Именно из нее были извлечены платье покроя «принцесса» и кожаный, украшенный
стразами килт
[7]
. Их-то убийца и располосовал на лоскуты, чтобы
потом смешать с лепестками и… Думать о том, что произошло с Мари-Кристин после
этого проклятого «и», я все еще не в состоянии. Как не в состоянии понять, кому
понадобилось расписывать ее тело цветами – все теми же ирисами, но на этот раз
стилизованными. А если добавить, что убийца обмакивал кисть (если это была
кисть) в кровь самой Мари-Кристин… Более чудовищного боди-арта представить себе
невозможно.
– …Не стоит, Бланшар. Я знаю, что произошло.
– В обоих случаях убийца проявил недюжинную
осведомленность о пристрастиях жертв. Не так ли, мсье Кутарба?

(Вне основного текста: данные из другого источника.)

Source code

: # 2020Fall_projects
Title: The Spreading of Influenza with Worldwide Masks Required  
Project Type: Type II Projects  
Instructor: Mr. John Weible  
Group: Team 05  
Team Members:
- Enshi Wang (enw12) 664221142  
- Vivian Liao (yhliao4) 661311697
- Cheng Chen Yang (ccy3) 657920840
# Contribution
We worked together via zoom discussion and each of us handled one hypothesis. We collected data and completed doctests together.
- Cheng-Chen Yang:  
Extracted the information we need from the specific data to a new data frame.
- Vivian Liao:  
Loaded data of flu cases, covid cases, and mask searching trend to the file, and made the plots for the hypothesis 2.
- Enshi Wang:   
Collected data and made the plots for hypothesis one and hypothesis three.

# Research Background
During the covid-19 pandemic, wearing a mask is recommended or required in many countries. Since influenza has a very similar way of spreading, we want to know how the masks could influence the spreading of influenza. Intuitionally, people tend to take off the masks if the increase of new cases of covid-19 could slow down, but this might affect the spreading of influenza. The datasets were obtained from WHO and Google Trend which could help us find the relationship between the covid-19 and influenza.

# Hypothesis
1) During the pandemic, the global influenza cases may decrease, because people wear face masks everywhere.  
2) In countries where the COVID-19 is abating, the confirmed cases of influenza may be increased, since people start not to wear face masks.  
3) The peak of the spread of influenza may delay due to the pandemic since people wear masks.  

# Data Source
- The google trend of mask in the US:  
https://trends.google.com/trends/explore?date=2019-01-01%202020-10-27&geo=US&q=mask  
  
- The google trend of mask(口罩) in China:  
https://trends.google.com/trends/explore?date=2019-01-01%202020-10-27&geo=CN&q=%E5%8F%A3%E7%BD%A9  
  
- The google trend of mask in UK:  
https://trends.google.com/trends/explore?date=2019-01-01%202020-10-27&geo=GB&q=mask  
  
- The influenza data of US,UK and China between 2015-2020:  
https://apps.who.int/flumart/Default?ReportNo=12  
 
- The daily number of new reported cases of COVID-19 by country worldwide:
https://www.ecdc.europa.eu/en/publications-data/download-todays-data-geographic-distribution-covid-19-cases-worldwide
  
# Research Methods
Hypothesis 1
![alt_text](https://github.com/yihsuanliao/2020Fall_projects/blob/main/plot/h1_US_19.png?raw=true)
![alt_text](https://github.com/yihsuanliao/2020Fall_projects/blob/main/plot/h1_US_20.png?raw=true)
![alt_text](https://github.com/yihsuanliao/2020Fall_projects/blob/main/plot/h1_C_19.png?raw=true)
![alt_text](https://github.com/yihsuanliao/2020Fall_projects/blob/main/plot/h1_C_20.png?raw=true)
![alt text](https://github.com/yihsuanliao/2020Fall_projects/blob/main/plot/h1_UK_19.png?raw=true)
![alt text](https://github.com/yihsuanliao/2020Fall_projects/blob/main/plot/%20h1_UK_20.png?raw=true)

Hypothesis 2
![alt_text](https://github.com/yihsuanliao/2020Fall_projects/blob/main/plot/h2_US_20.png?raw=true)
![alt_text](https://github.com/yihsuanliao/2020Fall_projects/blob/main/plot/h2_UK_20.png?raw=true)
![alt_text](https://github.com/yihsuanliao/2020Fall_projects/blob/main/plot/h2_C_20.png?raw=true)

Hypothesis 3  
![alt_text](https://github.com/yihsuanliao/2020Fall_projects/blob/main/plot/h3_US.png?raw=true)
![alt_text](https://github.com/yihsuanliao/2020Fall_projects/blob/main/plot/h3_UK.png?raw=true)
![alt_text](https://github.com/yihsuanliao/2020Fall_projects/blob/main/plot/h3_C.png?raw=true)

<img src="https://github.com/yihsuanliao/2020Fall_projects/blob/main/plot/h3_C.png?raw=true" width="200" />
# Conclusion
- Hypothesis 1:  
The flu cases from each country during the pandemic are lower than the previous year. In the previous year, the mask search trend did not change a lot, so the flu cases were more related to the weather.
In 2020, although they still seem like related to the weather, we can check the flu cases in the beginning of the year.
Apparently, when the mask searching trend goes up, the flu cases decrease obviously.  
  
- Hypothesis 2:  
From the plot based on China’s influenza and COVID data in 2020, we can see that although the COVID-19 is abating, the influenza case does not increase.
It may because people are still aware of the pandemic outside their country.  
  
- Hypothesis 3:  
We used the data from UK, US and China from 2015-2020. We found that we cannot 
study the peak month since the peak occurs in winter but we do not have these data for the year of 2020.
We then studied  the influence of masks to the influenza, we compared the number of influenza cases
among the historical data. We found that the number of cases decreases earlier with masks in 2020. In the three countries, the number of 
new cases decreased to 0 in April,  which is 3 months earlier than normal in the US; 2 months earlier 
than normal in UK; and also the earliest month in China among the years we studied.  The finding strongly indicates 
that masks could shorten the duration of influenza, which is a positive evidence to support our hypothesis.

Мне нечего возразить тебе, недомерок. Сначала «Puligny Montrachet»,
дорогое пойло, которое Азиз засасывал декалитрами. Затем – ирисы во всех
возможных интерпретациях. С некоторых пор узоры с растительными мотивами стали
едва ли не товарным знаком «Сават и Мустаки», к тому же Мари-Кристин питала
пристрастие именно к ирисам. Весь подол чертовой «принцессы» был усеян
орнаментом из лепестков, а стразы и мелкие зеркала на килте воспроизводили тот
же рисунок. Платье (сразу же после показа) приобрела русская девица, слишком
веснушчатая, слишком большеротая и слишком взбалмошная, чтобы составить
чье-либо подкрепленное приличным состоянием счастье. Любить таких девиц
невозможно, их можно только баловать; вот почему я подумал тогда, что у рыжего
головастика имеется в наличии лягушка-папик, с завидным постоянством мечущий валютную
икру. В отличие от платья, килт купить не успели. Он так и остался в коллекции,
чтобы спустя несколько дней благополучно пропасть. Я хорошо помню день, когда
килт исчез; вернее, день, который последовал за его исчезновением. Какая-то
богатая стерва из шестнадцатого округа (из тех, что привыкли одеваться в «Лор
Ашле», но время от времени с замиранием сердца изменяют любимому магазину с
поделками от haute couture
[8]
) воспылала иррациональной страстью к
куску чертовой кожи. Но предъявить madame оказалось нечего: килт как сквозь
землю провалился. Допрос с пристрастием ничего не дал, никто не видел его после
показа, на котором он нежно обволакивал бедра Ингеборг Густаффсон – ведущей
модели «Сават и Мустаки», волоокой шведки с темпераментом двухкамерного холодильника
«Аристон». Уязвленная легкой тенью подозрений шведка позволила себе слегка
поитальянничать: опрокинула манекен, запустила в стену коробкой с булавками и
пригрозила уходом к Йоджи Ямамото – напоследок. Это был откровенный блеф, таких
волооких, прямоволосых и неземных у Ямамото пруд пруди, но Ингеборг оставили в
покое: уж слишком бессмысленным казался сам факт кражи. Не менее бессмысленным,
чем вспоротый живот Мари-Кристин, в котором всплыли обрывки килта – спустя
каких-то жалких три недели. Не менее бессмысленным, чем само убийство.